Re: Vonage Sued to Quit Using Verizon Patents

> Time sharing required a facility known as "Dynamic Address

>> Translation". I wonder if this was patented. > The process? "impossible". > A specific _circuit_ that did it? possibly.

Time sharing in its simplest form needs nothing more than a periodic interrupt to invoke a task switcher. Hardware to manage user memory space is certainly nice, but not manditory, particularly if the users can be constrained (by compiler or application) to run in only the memory space allocated to them.

"Dynamic Address Translation" is an impressive phase, but early machines had nothing more than a relocation register and a protection register. The user's memory addresses were summed with the relocation register to get a physical address. The protection register set an upper bounds on the user's memory access and caused a trap or fault to the kernel if exceeded.

Often as not, "dynamic address translation" was added to machines to overcome hardware memory space limitations rather than to implement timesharing.

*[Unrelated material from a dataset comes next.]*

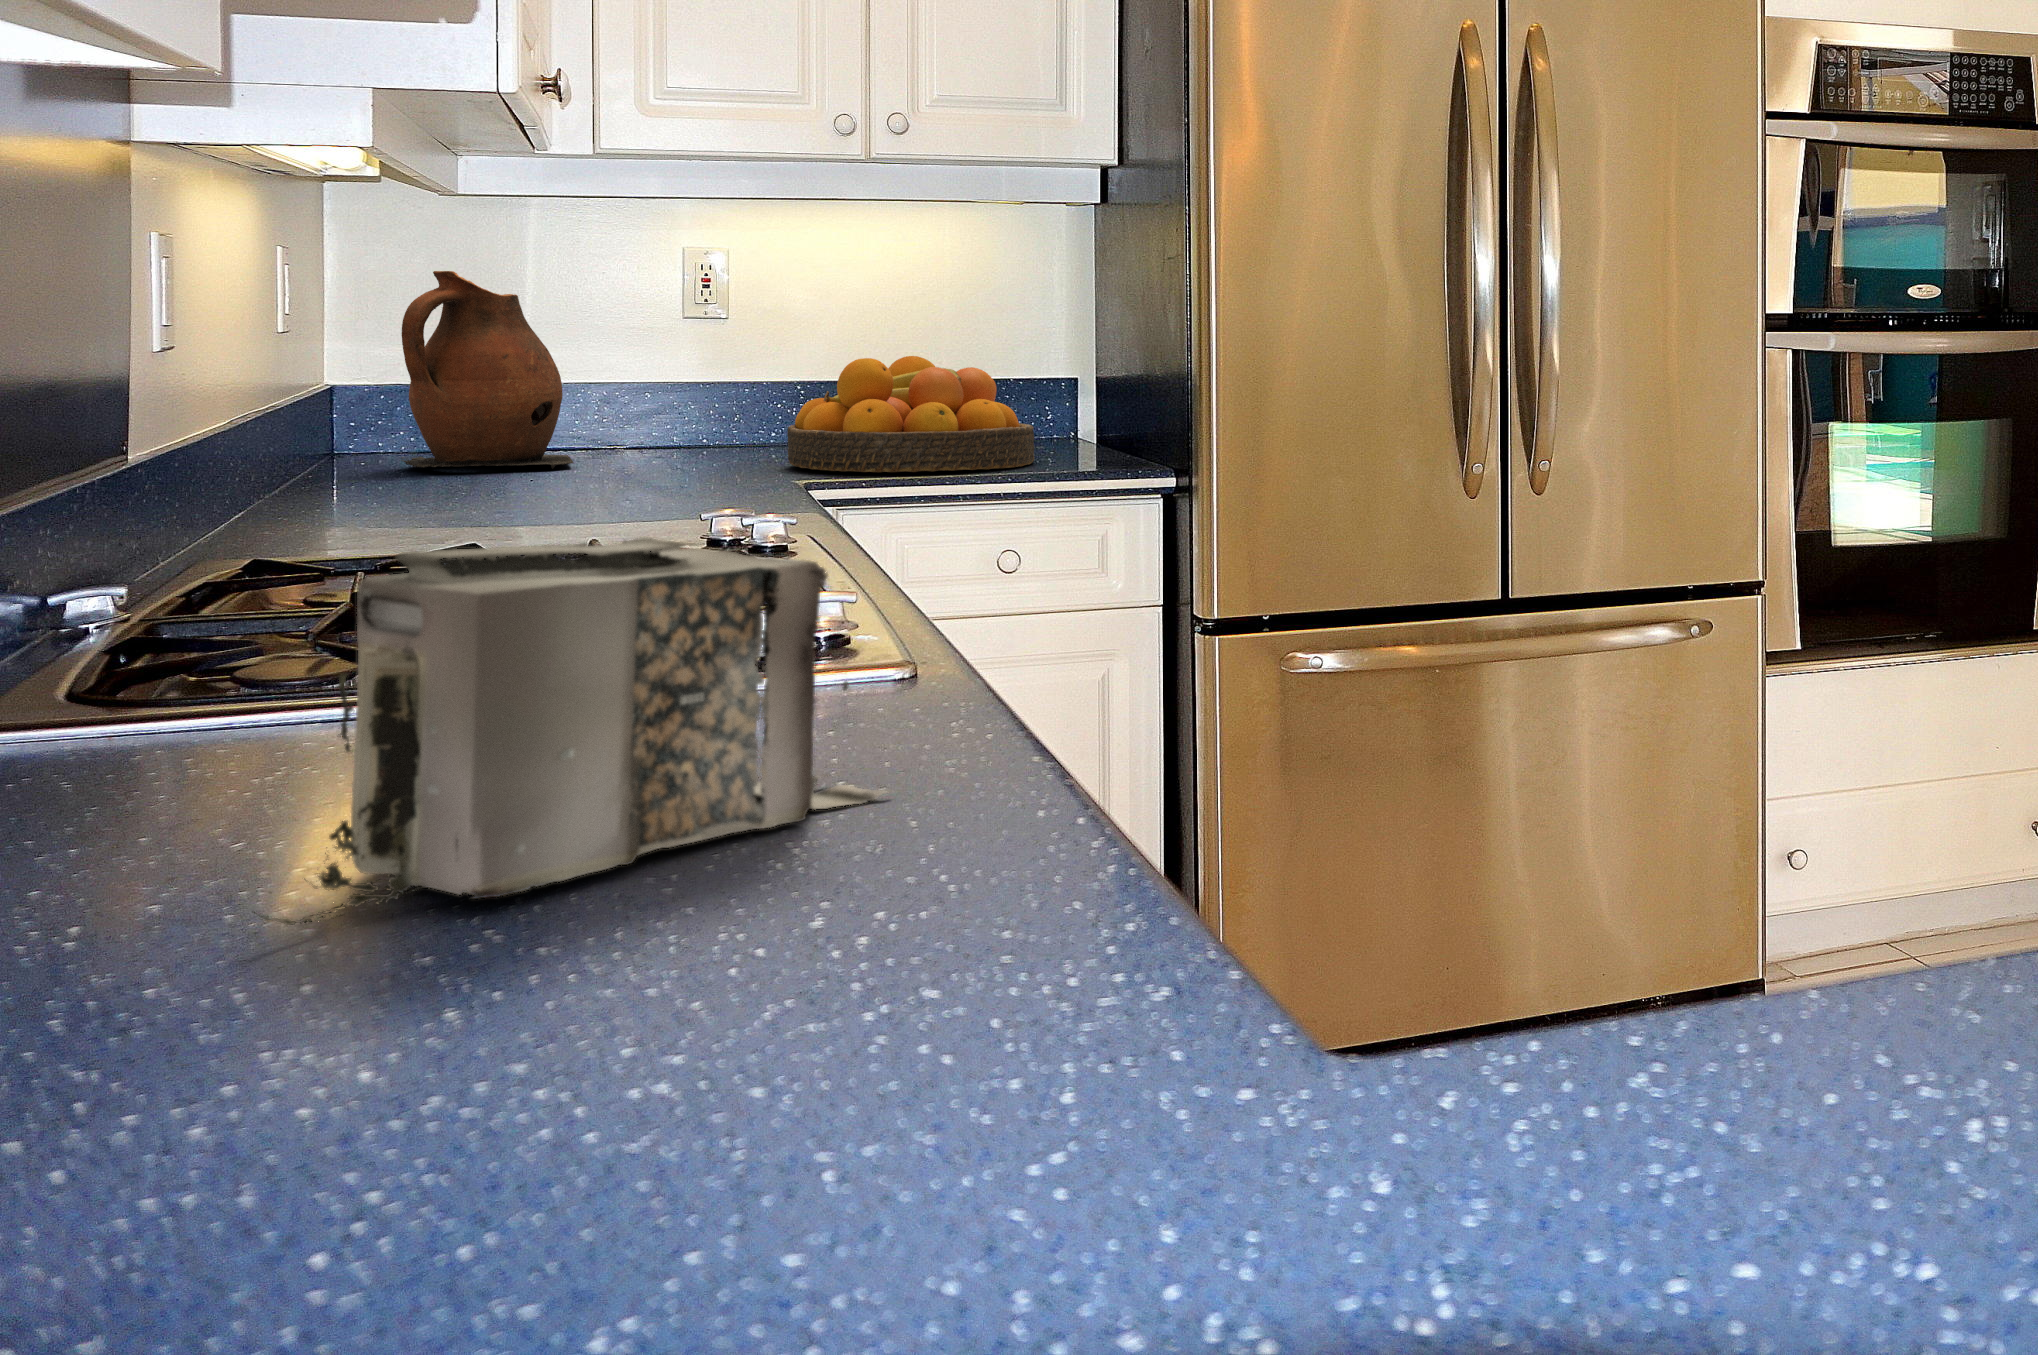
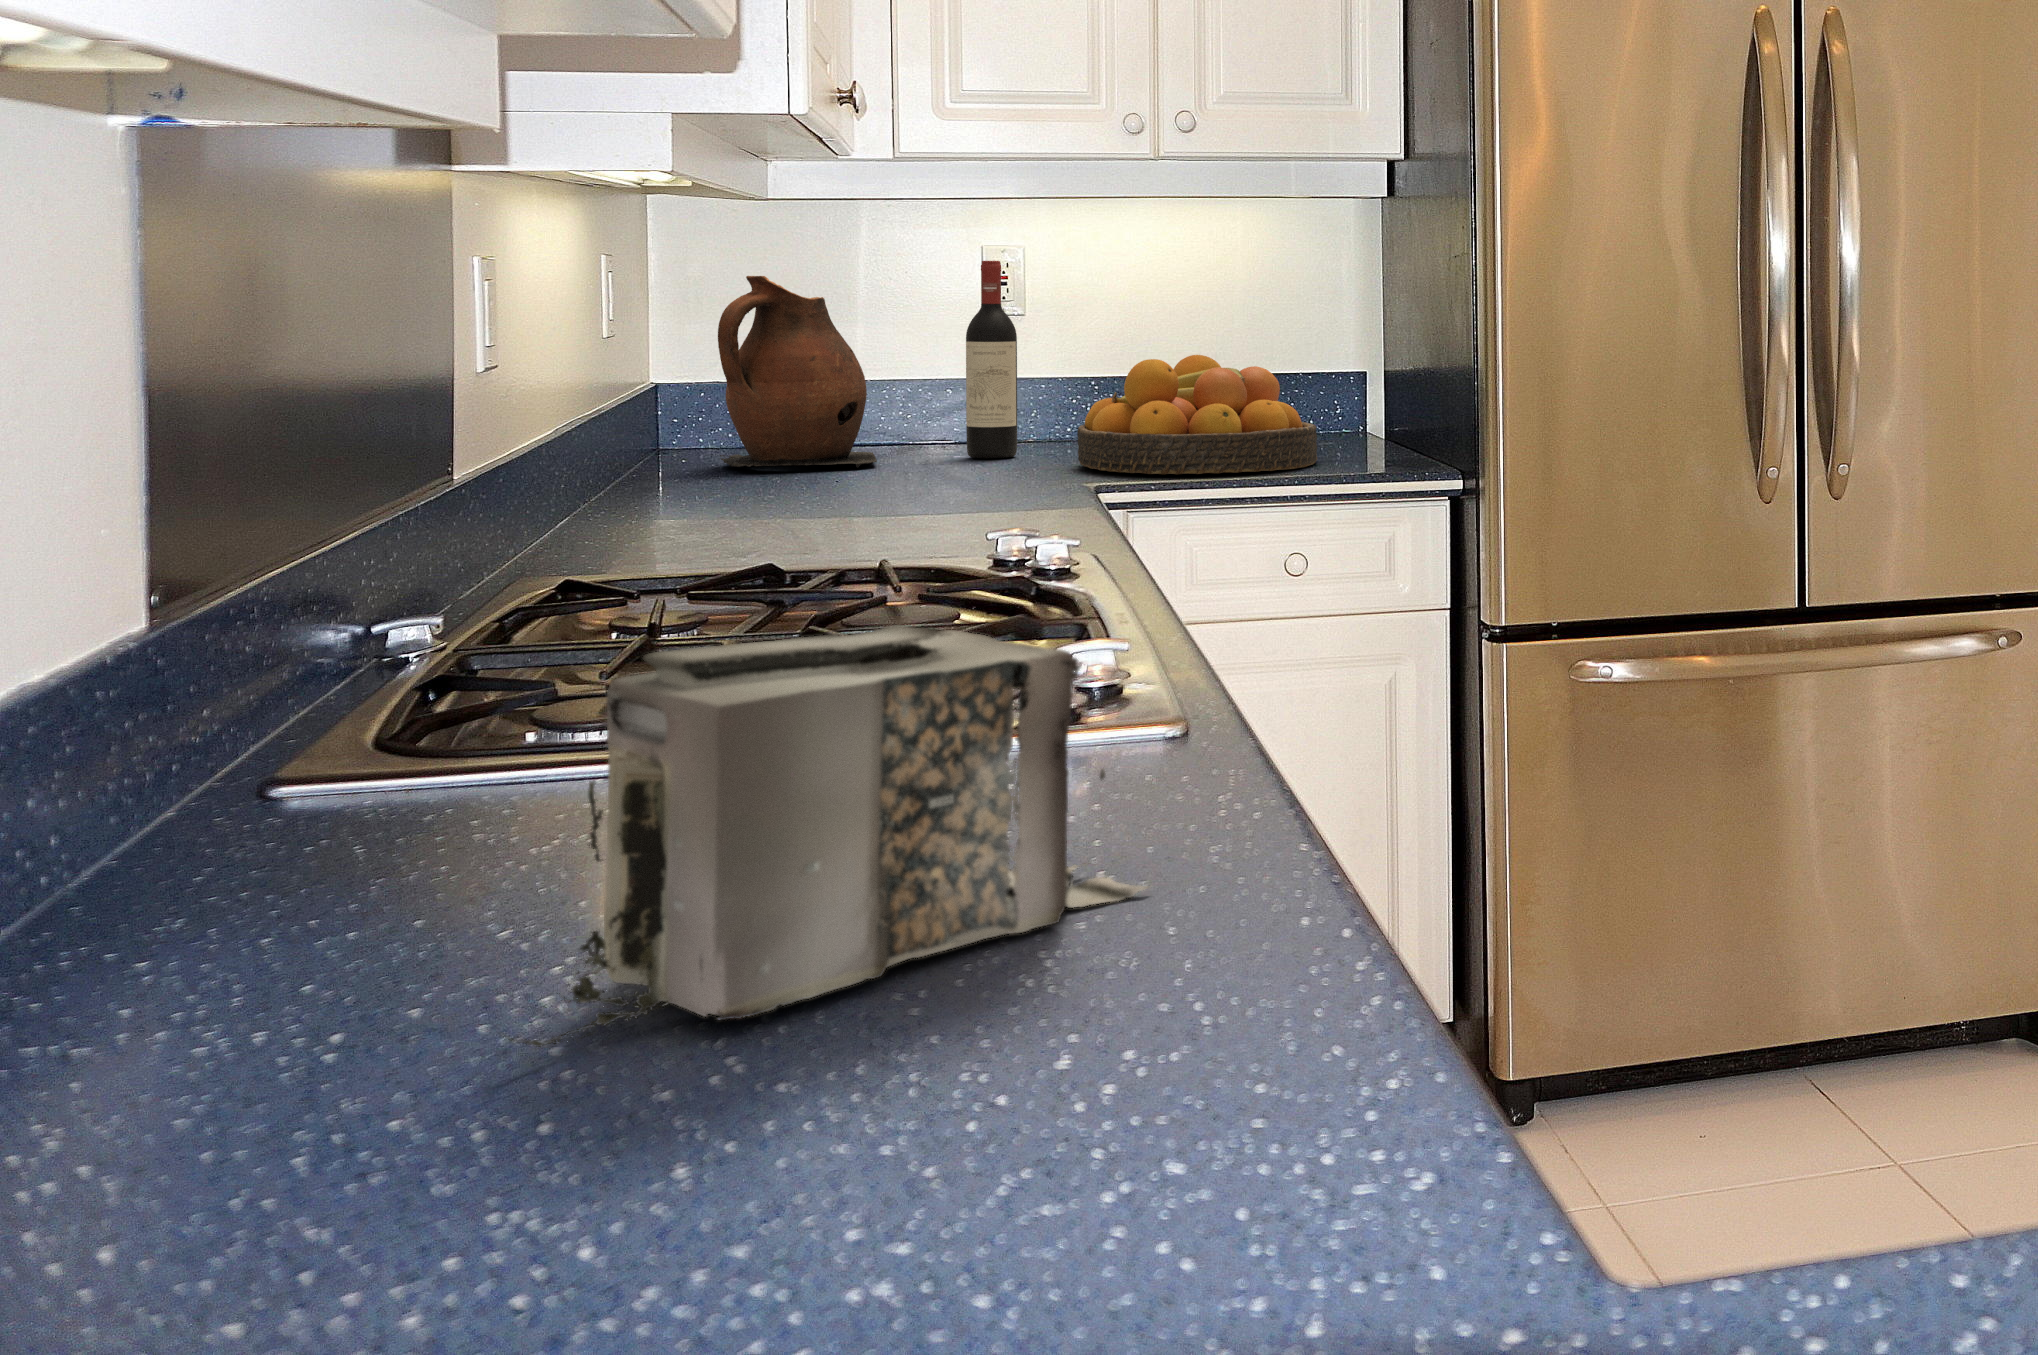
wine bottle: none [669,260,723,460] -> present [966,261,1017,458]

Writing the claims broadly enough to apply to different physical > address bus architectures would have been a challenge. >> include it in its original System/360 line in 1964 and not support >> timesharing, but General Electric did and their machines were used for >> early timeshared computers. IBM later added this to its System/360 >> model 67 and its System/370 line. Time sharing proved to be a lot >> harder to implemented than first predicted; it was a heavy CPU and >> meory drain which was a problem on the technology of the 1960s.

I disagree. I installed a fully functional 8-user timeshare system on a PDP 8 with 12k words of memory back in 1972. The early Unix and Decsystem 10's were amazingly efficient for the resources available then.

Anyone interested in hearing about this stuff from the people that actually did it should review the early years of alt.folklore.computing. Lots and lots of good posts.

> Some in the early 1960s predicted time sharing would allow >> "democratization" of computer services, by allowing acess by anyone >> through a terminal to an expensive computer. Some of these published >> predictions described the Internet as we have it today [in 2007] as >> being available in 1990, it took another full decade for that to come >> to fruition.

I've always been amazed that not a single science fiction writer *got* the internet. All of the SF saw the future as monolithic central computers.